Document —
* * * * * * * * *

Watch it here, or fast forward to the shuffling bit.

He claimed that if you shuffle a pack of cards, they will end up being arranged in a unique order and quoted an enornous number. In that, he was right, the number is written 52! and equates to (52 x 51 x 50,,,,,x2 x 1).

Where I found myself disagreeing is that he claimed that the order in which his cards ended up had NEVER been done before. In that, he cannot 100% be right. It's most unlikely, but never is the wrong word.
Sounds pefectly plausible to me. What is it you disbelieve?

Imagine 2 cards. There are 2 possible options
3 cards= 6 options ABC, ACB, BAC, BCA, CAB, CBA
4 cards = 24 options
5 cards = 125 and so on.

The number increases factorially until it reaches the crazy number that was displayed on the show for 52 cards.
5 cards is in fact 120 options but the chances of it being repeated are so infintely small as to say it is hasn't been done before.
Question Author
I am not questioning the calculation of the number of possibilities.
That has nothing to do with claiming that a certain event has NEVER occurred before.
I don't think you understand the size of the number. Listen again to his explanation about trillions of planets to get the sheer scale of this number.

* * * * * * * * *

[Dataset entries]
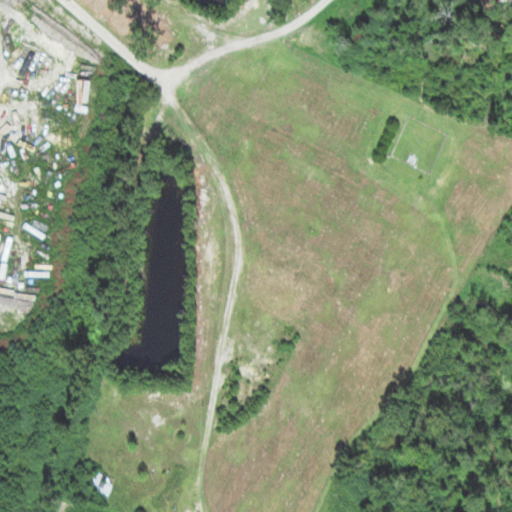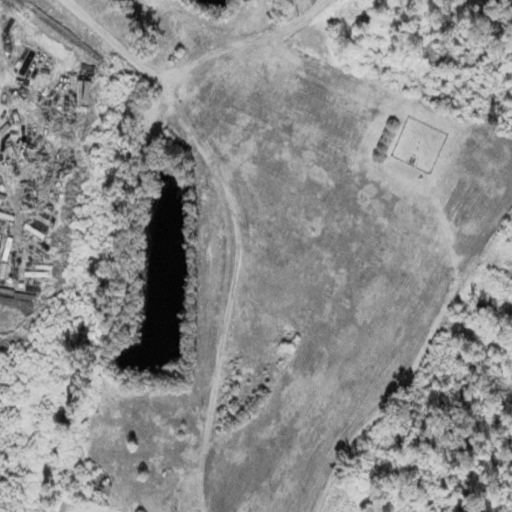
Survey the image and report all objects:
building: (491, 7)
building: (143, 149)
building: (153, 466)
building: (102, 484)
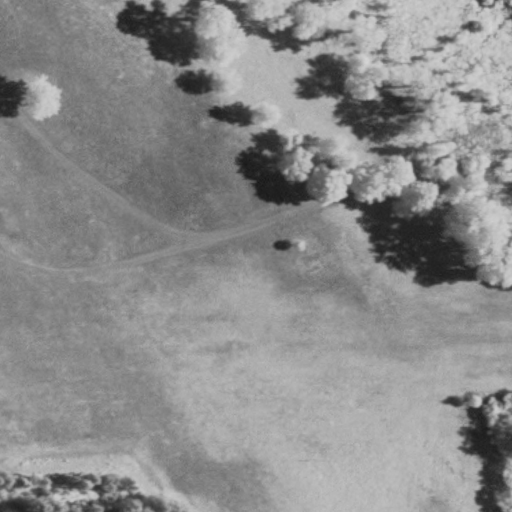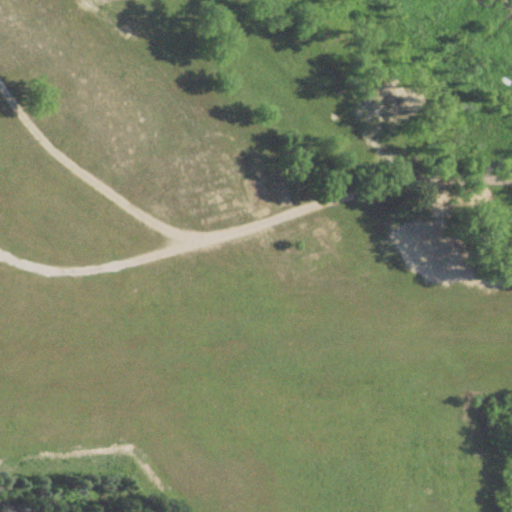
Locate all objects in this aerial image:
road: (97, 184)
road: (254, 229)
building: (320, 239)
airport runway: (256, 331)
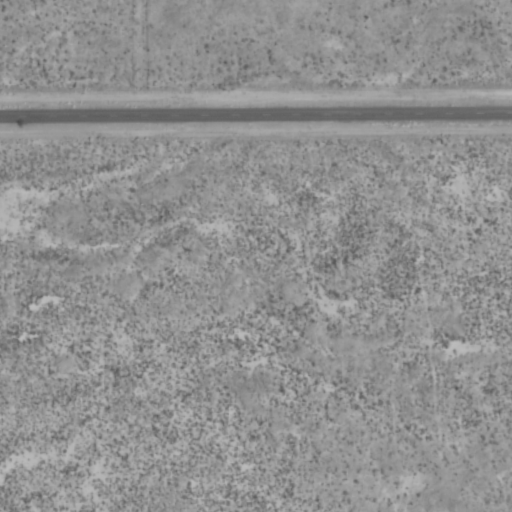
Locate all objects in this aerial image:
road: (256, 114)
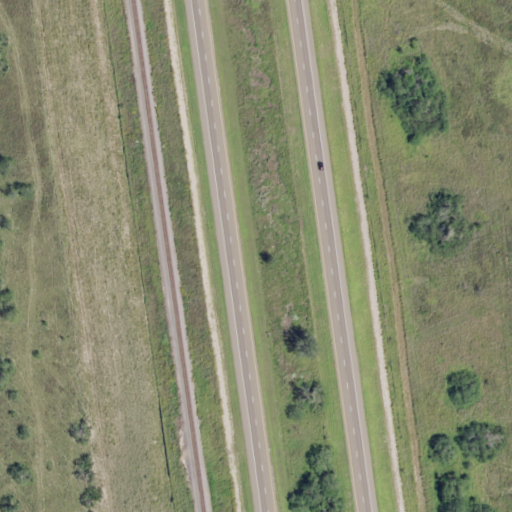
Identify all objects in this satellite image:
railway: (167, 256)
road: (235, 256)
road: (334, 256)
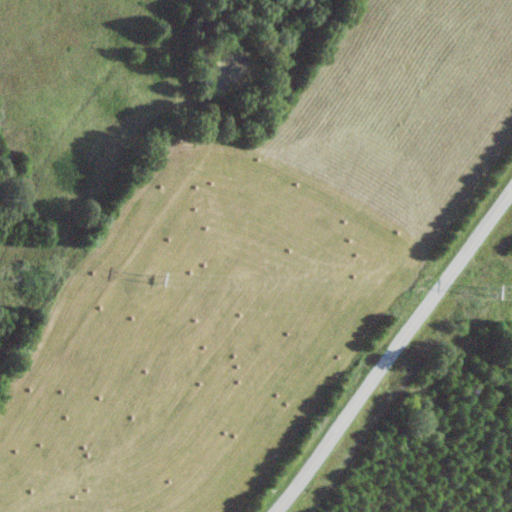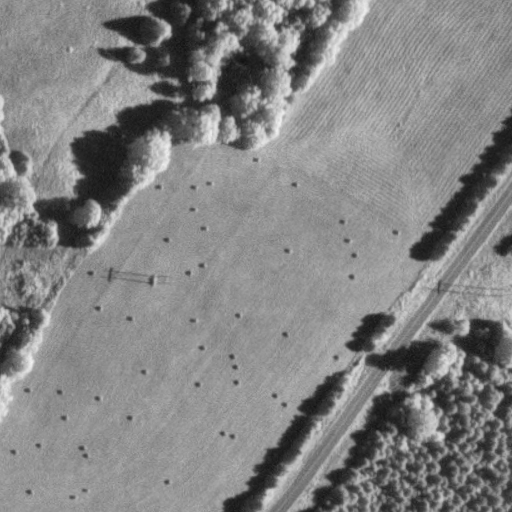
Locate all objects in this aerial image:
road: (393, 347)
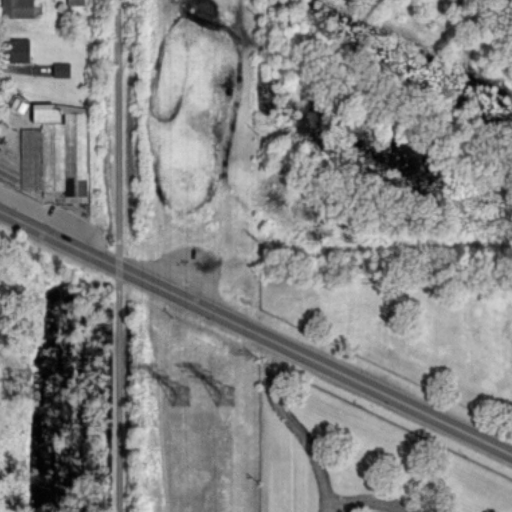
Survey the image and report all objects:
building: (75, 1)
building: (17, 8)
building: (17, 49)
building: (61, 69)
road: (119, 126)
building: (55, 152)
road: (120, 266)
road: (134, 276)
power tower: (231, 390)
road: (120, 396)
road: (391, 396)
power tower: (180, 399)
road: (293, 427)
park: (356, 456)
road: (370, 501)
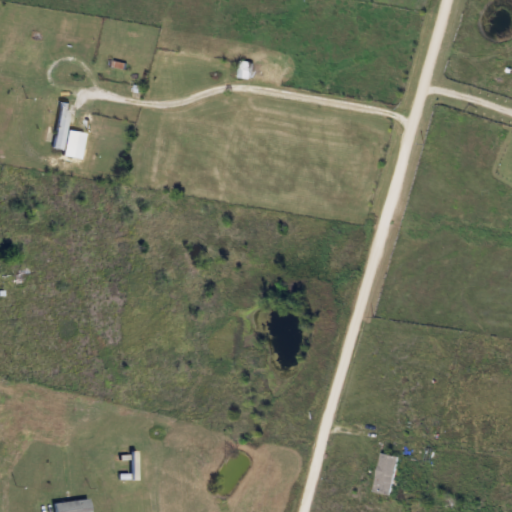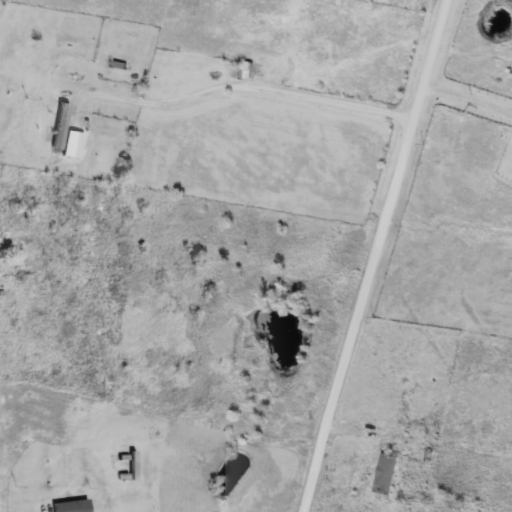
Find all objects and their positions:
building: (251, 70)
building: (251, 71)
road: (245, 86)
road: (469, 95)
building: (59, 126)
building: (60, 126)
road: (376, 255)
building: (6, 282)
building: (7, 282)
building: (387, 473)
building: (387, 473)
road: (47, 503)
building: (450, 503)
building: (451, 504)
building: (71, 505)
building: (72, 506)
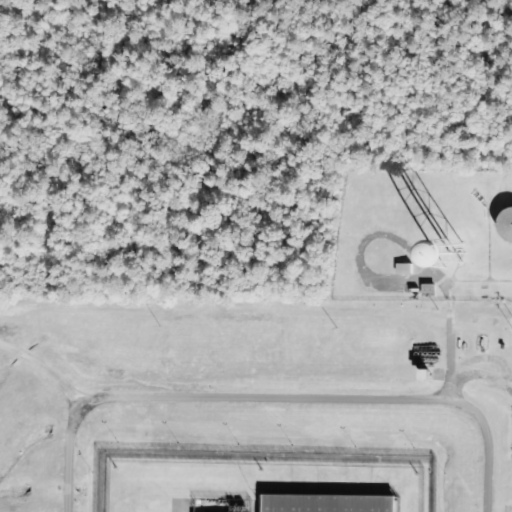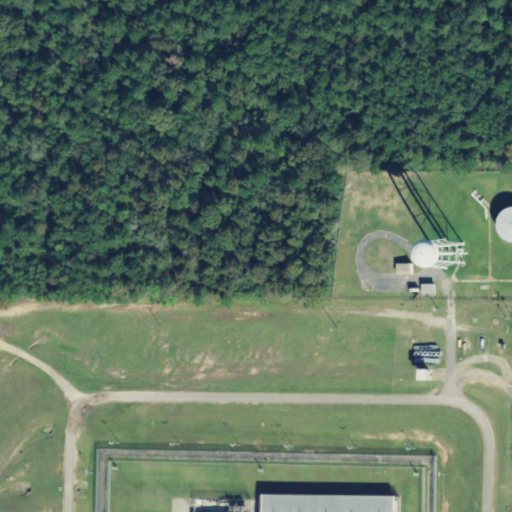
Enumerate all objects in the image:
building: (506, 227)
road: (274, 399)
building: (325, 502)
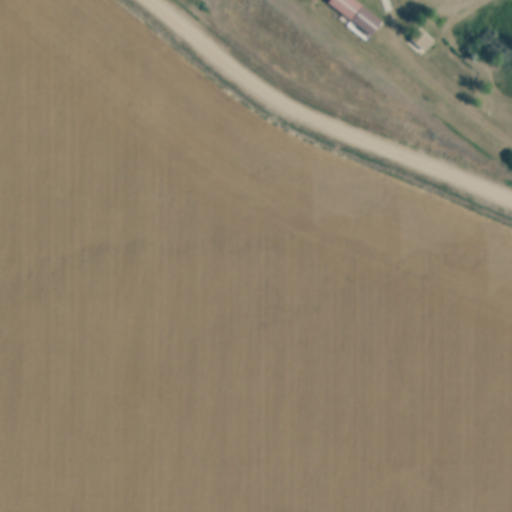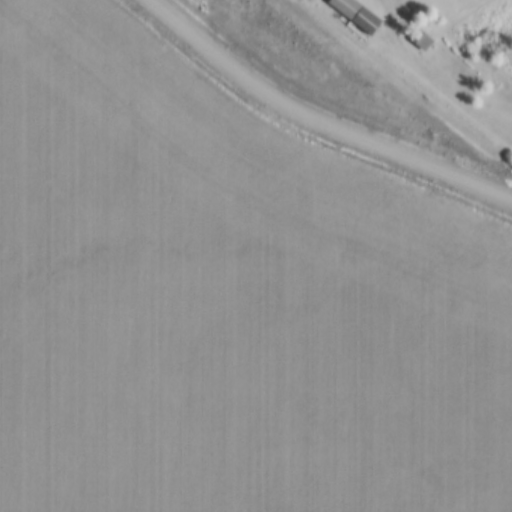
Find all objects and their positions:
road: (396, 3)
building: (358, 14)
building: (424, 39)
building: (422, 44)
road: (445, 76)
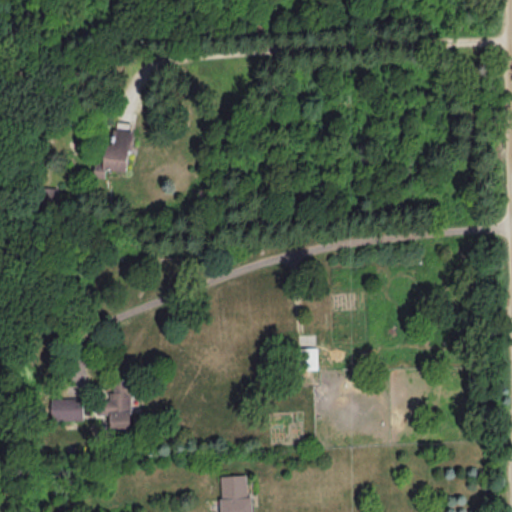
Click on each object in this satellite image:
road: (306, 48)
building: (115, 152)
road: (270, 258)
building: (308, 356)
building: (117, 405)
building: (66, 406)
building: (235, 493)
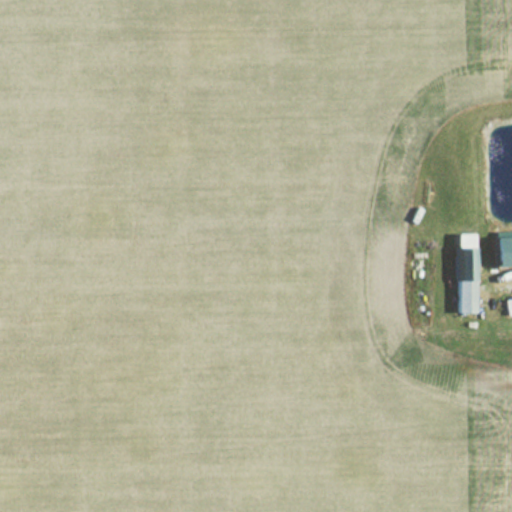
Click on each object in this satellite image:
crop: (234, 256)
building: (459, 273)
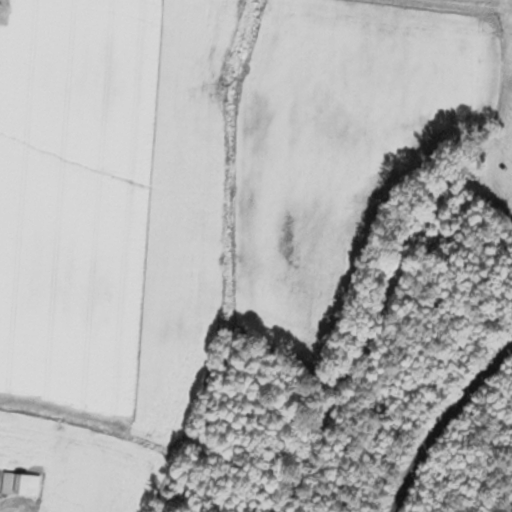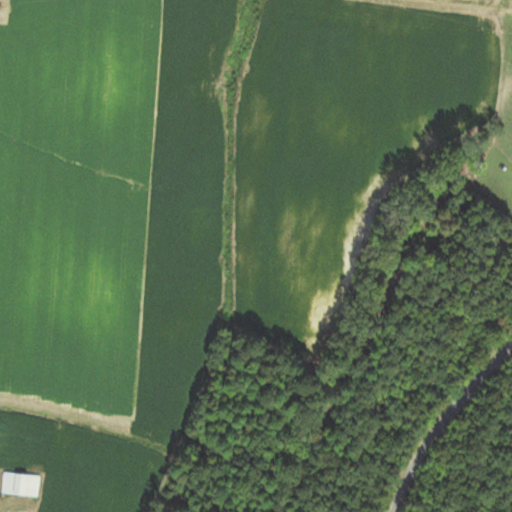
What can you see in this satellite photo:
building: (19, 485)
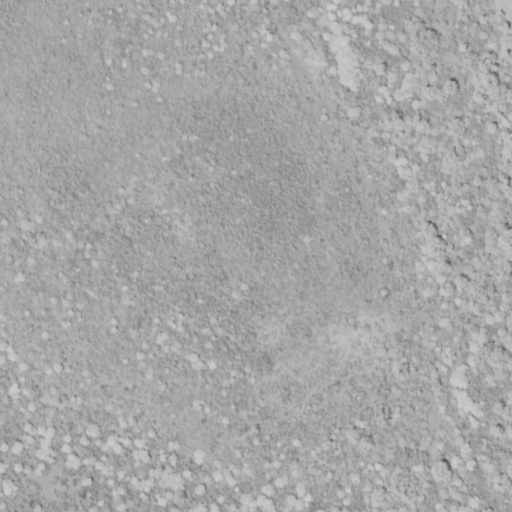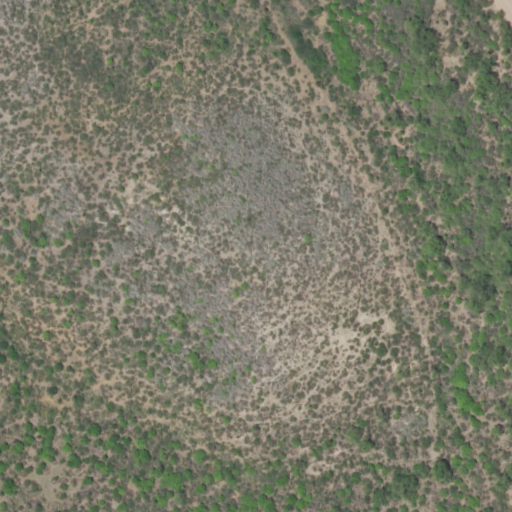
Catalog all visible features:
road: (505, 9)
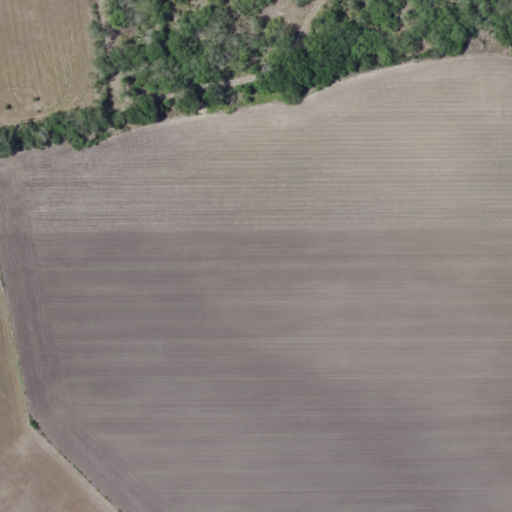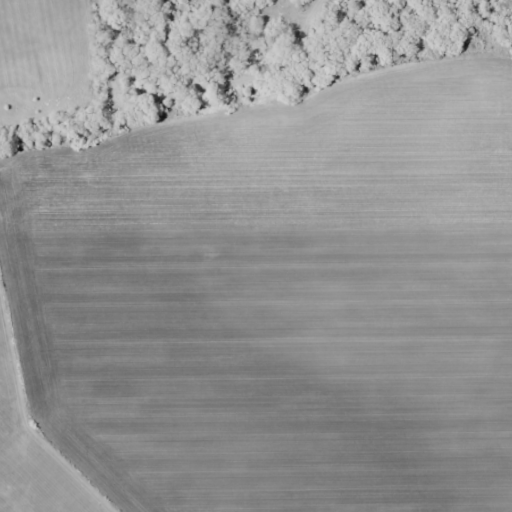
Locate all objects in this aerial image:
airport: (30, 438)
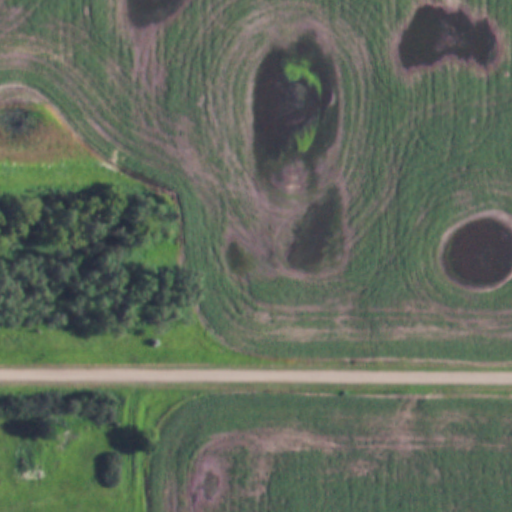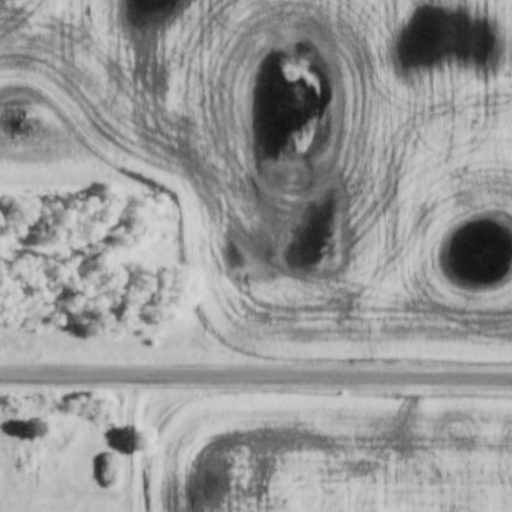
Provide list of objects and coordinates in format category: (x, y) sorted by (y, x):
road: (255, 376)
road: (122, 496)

* * * * * * * * *

Objective 1 — In the card-shuffling discussion, how is the number of possible orders for a 52-card pack written?
Objective 2 — Carry on the card-shuffling discussion from the point where it stops.
The records play no part in what is asked here.

Task answer 1 — It is written 52!, which equals 52 x 51 x 50 and so on down to 2 x 1.

Task answer 2 —
Compared to this, me picking out a grain of sand on the Sahara desert and asking you to guess which one is like choosing heads or tails on a coin.
Question Author
The size of the number is irrelevant.
Of course it is. If I think of a number between 1 and 10, you will get it right 10% of the time on average. Now if I guess between 1 and 100, it will take you 100 guesses and take ten times longer.

As the number increases to the astronomical number displayed, there won't have been enough card shuffles in all the word since cards were invented to touch even a fraction of a millionth percent of reproducing it.
As with all probabilities it is possible to get the same result shuffling the pack twice in a row it's just that it is incredibly unlikely, on the other hand it is true that he could not, with total certainty, say that his deck was in an order never before seen but it is pretty darn likely with a probability factor approaching one
Imagine you could shuffle the deck 1000 times per second. Everyone on Earth has their own deck of cards, and they're all shuffling them too, 1000 times each second. Now imagine everyone continues to do this for the next 10 billion years.

In all those shuffles you wouldn't have rearranged the cards even a fraction of the total number of possible ways.

The size of the universe is estimated to be something like 15 billion light years in radius. A light year is the distance light travels in a year, or about 140,000,000,000,000,000,000,000 kilometres. The volume of the universe is then (assuming it's spherical) about 1.1 x 1070 cubic kilometres.

It would take a whole 1% of the entire universe to lay out all the different arrangements of the deck, if you put each one in its own cubic kilometre.

The chances of duplicating an existing shuffle, while at first might not seem impossible, but is never going to happen.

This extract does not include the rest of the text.